Depois de sete anos de estudos em Deventer, em 1399 ele foi visitar seu irmão, que naquele ano havia sido eleito prior do recém-fundado mosteiro do Monte Santa Agnes, perto de Zwolle. Foi aceito nessa comunidade como aspirante à vida monástica, participando ativamente de sua vida devocional e intelectual. Em 1406, foi formalmente admitido na Congregação dos Cônegos Regulares de Santo Agostinho, recebendo o hábito branco, e dois anos mais tarde assumiu os votos religiosos. Foi ordenado ao sacerdócio em 1413 e eleito subprior da comunidade em 1425. Como tal, não somente se tornou assistente do prior, mas também foi incumbido de instruir os aspirantes e noviços na vida religiosa. Foi nessa época que teria escrito os quatro tratados que constituem Imitação.

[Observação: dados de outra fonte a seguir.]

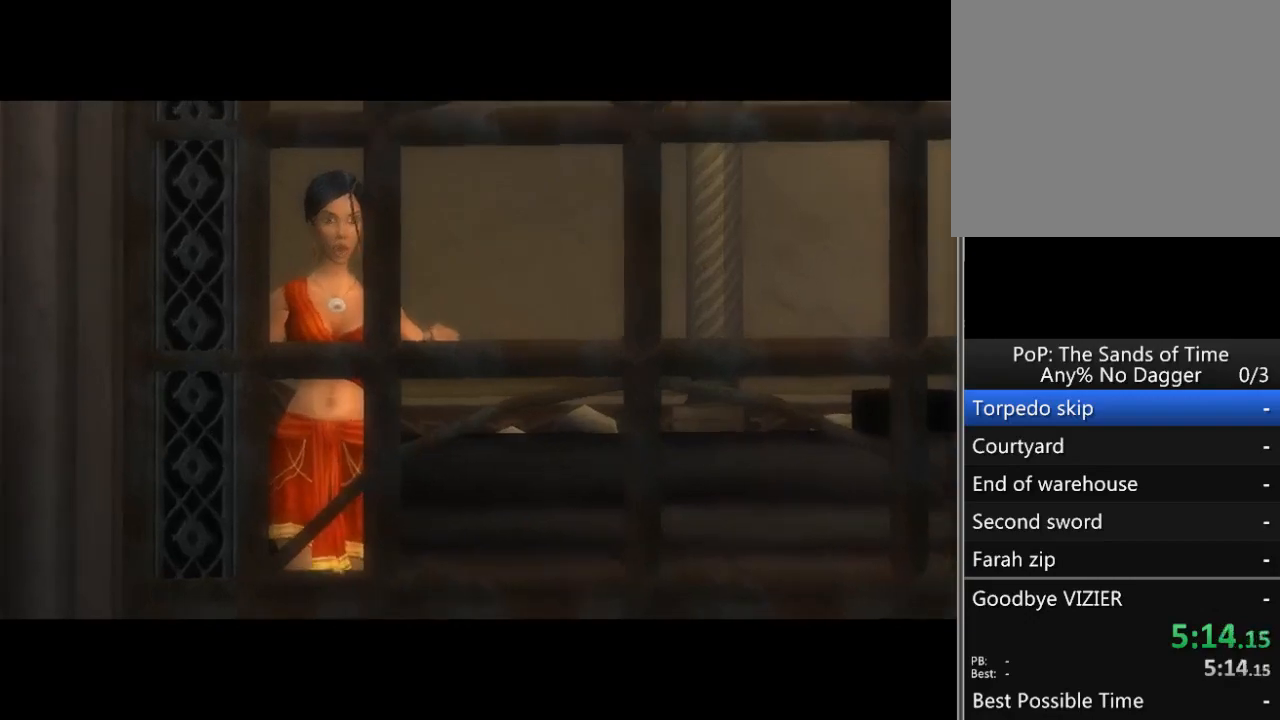
{"buttons": ["A"], "left_stick": "center", "right_stick": "center", "events": []}
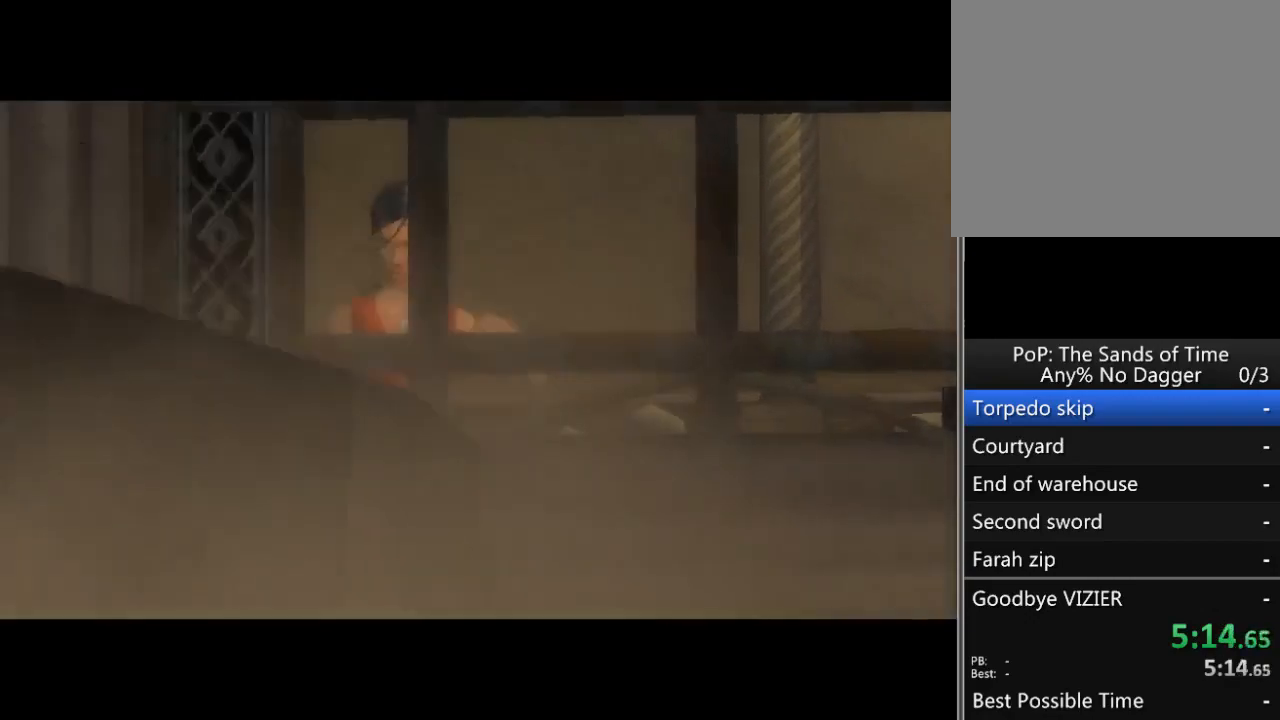
{"buttons": ["A"], "left_stick": "center", "right_stick": "center", "events": []}
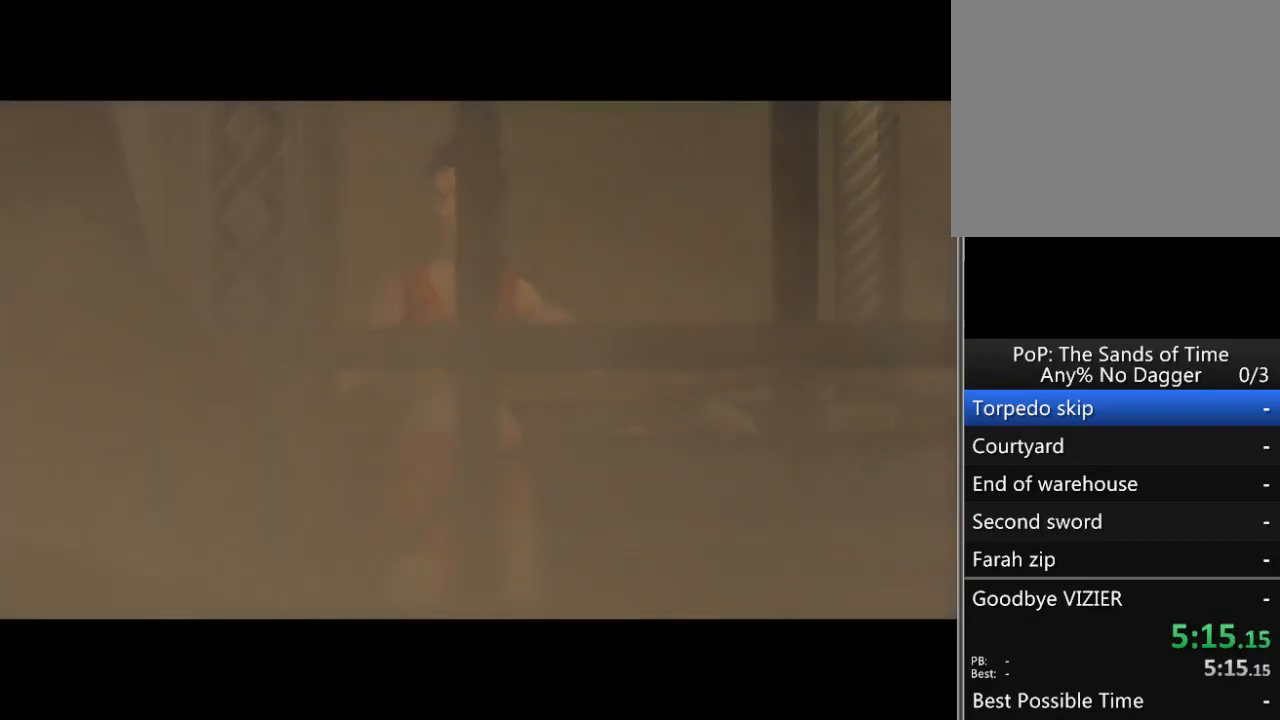
{"buttons": ["A"], "left_stick": "center", "right_stick": "center", "events": []}
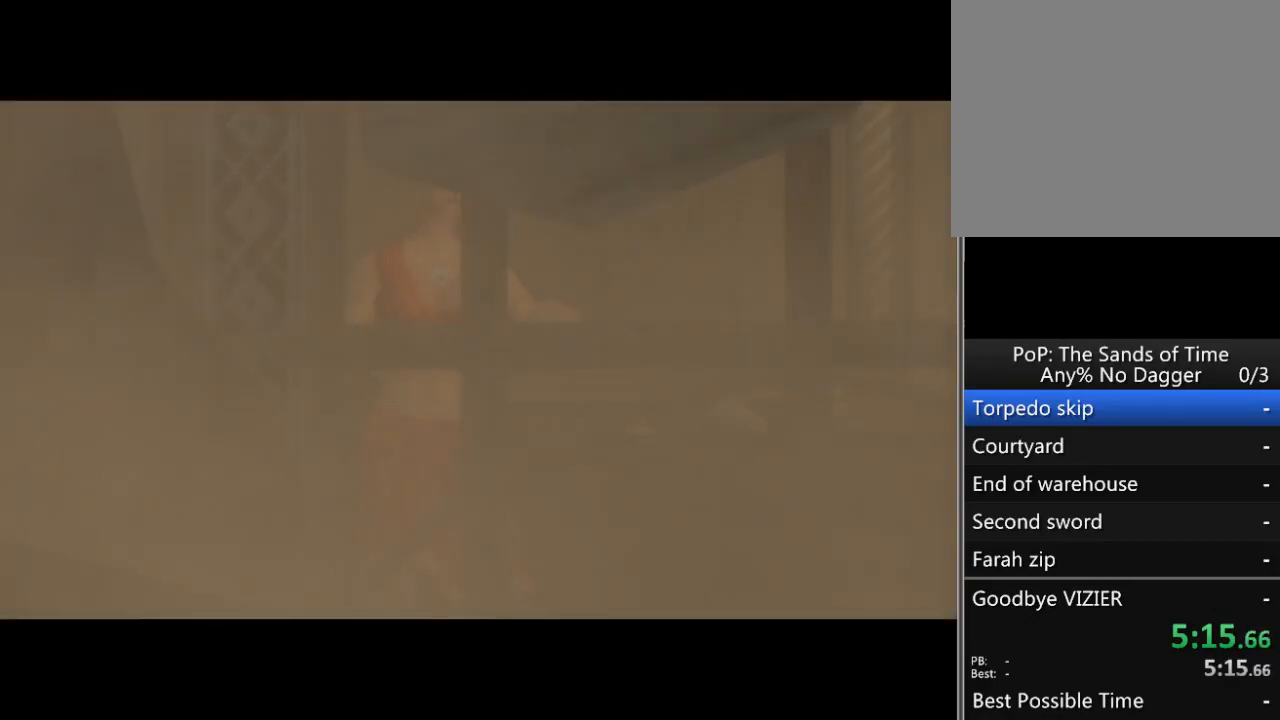
{"buttons": ["A"], "left_stick": "center", "right_stick": "center", "events": []}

À exceção de um exílio de três anos (1429-1432), ele passou o restante de sua longa vida no Monte Santa Agnes. Escreveu muitas outras obras devocionais, entre as quais O solilóquio da alma, Sobre os três tabernáculos, Orações e meditações sobre a vida de Cristo, A elevação da mente, O jardim de rosas, Sobre a solidão e o silêncio e Sermões aos noviços. Também produziu biografias de Gerard Groote e Florêncio Radewijns. Estava escrevendo a história do mosteiro do Monte Santa Agnes quando faleceu em 1471, com pouco mais de 90 anos.

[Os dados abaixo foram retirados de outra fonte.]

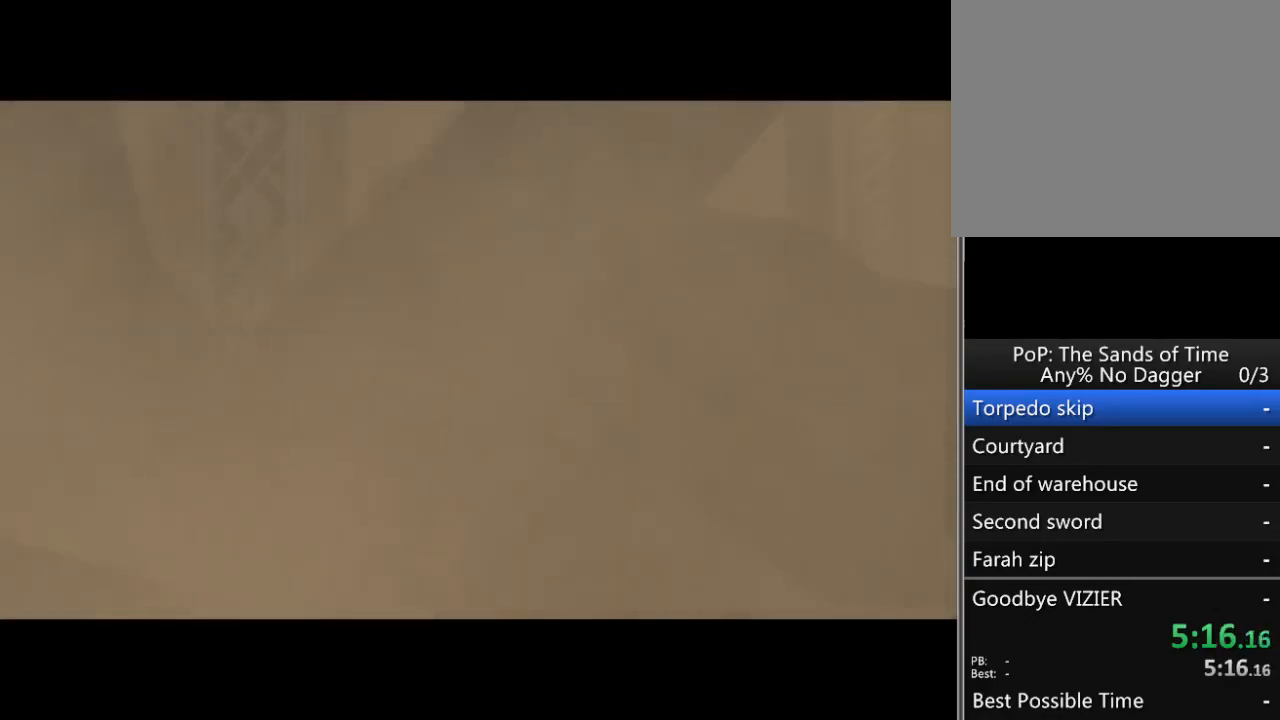
{"buttons": ["A"], "left_stick": "center", "right_stick": "center", "events": []}
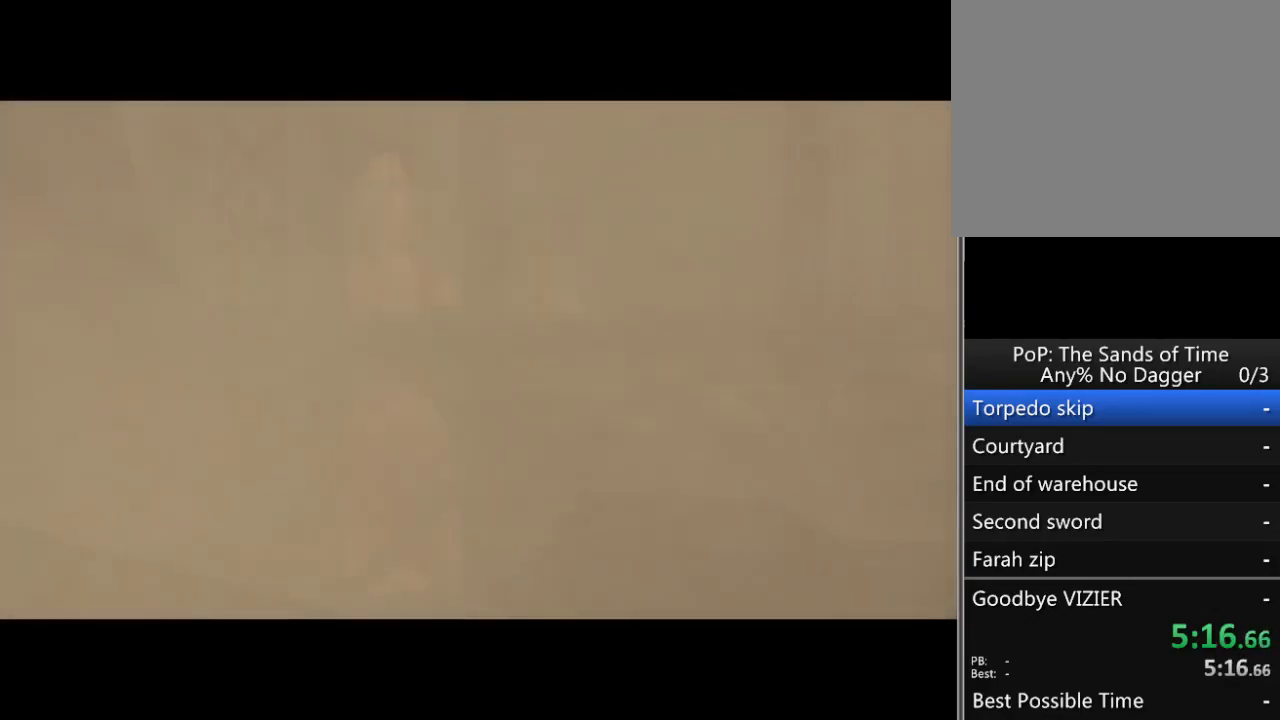
{"buttons": ["A"], "left_stick": "center", "right_stick": "center", "events": []}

O fato de os primeiros manuscritos de Imitação de Cristo serem anônimos se explicaria pela própria atitude do autor revelada no livro 1, capítulo 2: “… não queira ser conhecido e não procure a estima dos homens”. Em 1434, quando Jean de Bellerive ofereceu uma cópia da obra aos Irmãos da Vida Comum de Weinbach, perto de Colônia, disse o seguinte sobre o autor: “Ele não quis se identificar, e isso lhe alcançará uma recompensa eterna, mas Jesus conhece bem o seu nome”. Todavia, no livro Personagem ilustres de Windesheim (c. 1464), Johannes Busch, um membro da mesma congregação religiosa de Tomás, o descreveu como “o autor de vários tratados devocionais, especialmente ‘Quem me segue: sobre a imitação de Cristo’ e outros livros devotos“.

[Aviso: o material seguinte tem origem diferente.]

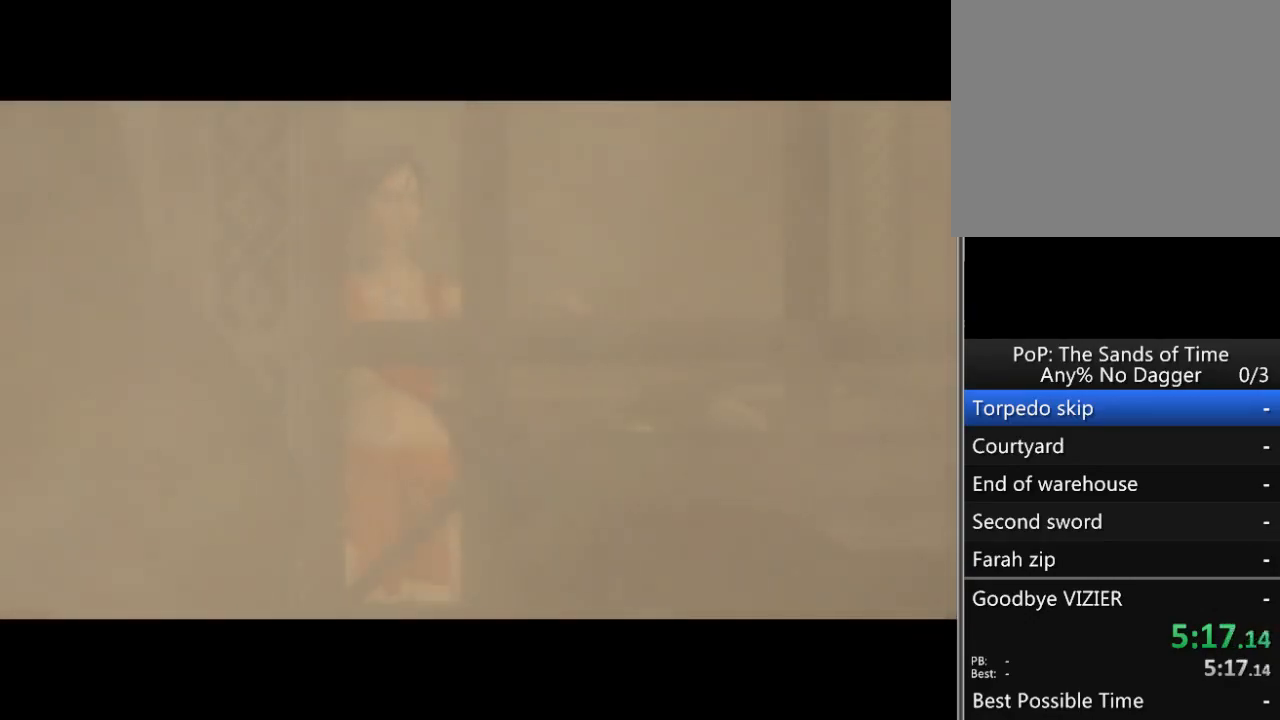
{"buttons": ["A"], "left_stick": "center", "right_stick": "center", "events": []}
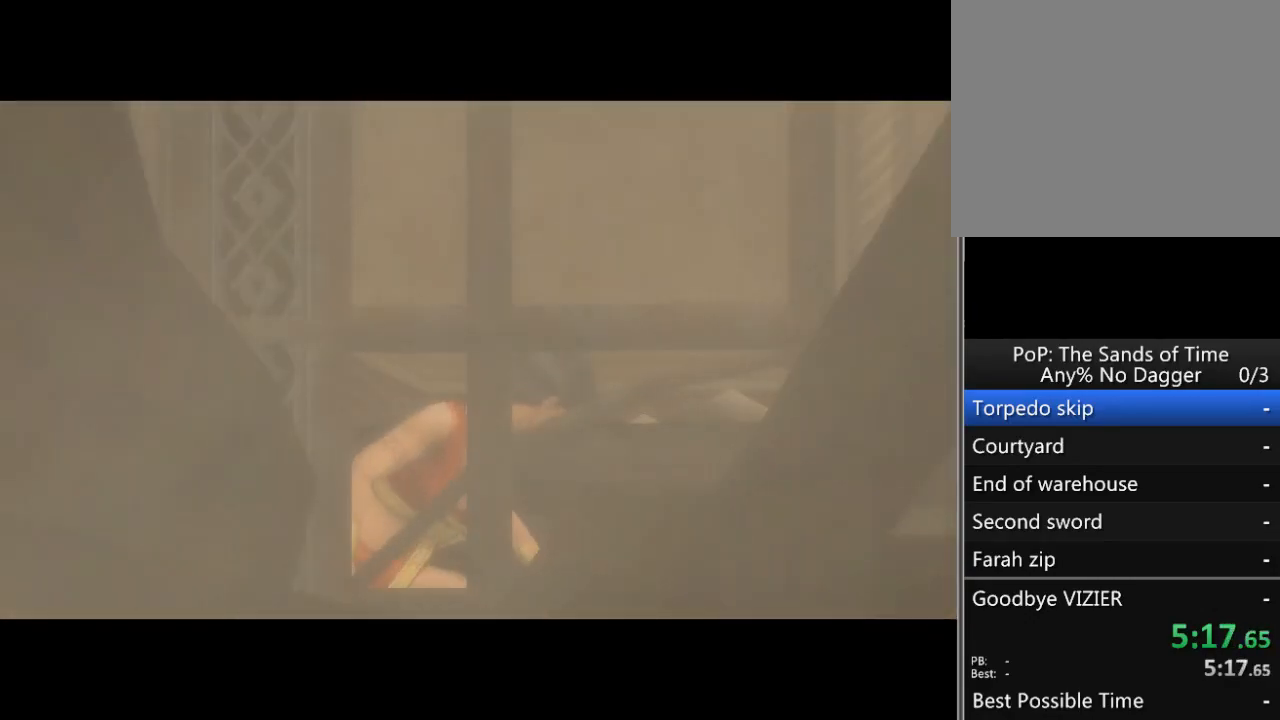
{"buttons": ["A", "R1"], "left_stick": "center", "right_stick": "center", "events": [[433, "R1", "down"]]}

O melhor manuscrito de Imitação de Cristo tem a caligrafia de Tomás e apresenta no fmal a seguinte anotação: “Concluído e completado no ano de nosso Senhor, 1441. Pela mão do Irmão Tomás de Kempis, no Monte Santa Agnes, perto de Zwolle”. Embora a anotação não afirme explicitamente que Tomás é o autor, o estudioso Joseph N. Tylenda observa que o texto está encadernado com nove outros tratados certamente escritos por ele. Esse famoso manuscrito está preservado na Biblioteca Real de Bruxelas. A primeira edição impressa de Imitação de Cristo foi publicada em Augsburgo, em 1471/1472.

Imitação de Cristo pode ser caracterizado como um guia ou manual de espiritualidade do final da Idade Média. Reflete particularmente o ambiente monástico, tão importante naquele período. Nele, um monge se dirige a seus irmãos, instruindo-os sobre a vida espiritual e devocional à luz das novas ênfases e preocupações da Devotio Moderna. Vale lembrar que Tomás de Kempis era o instrutor espiritual dos noviços de seu mosteiro. Aparentemente, os quatro livros que compõem a obra foram escritos de maneira independente, sendo coletâneas de sentenças breves e facilmente memorizáveis. O desenvolvimento dos livros e dos capítulos não segue uma lógica particular, de modo que a leitura pode ser iniciada em qualquer ponto do texto sem prejuízo para o leitor.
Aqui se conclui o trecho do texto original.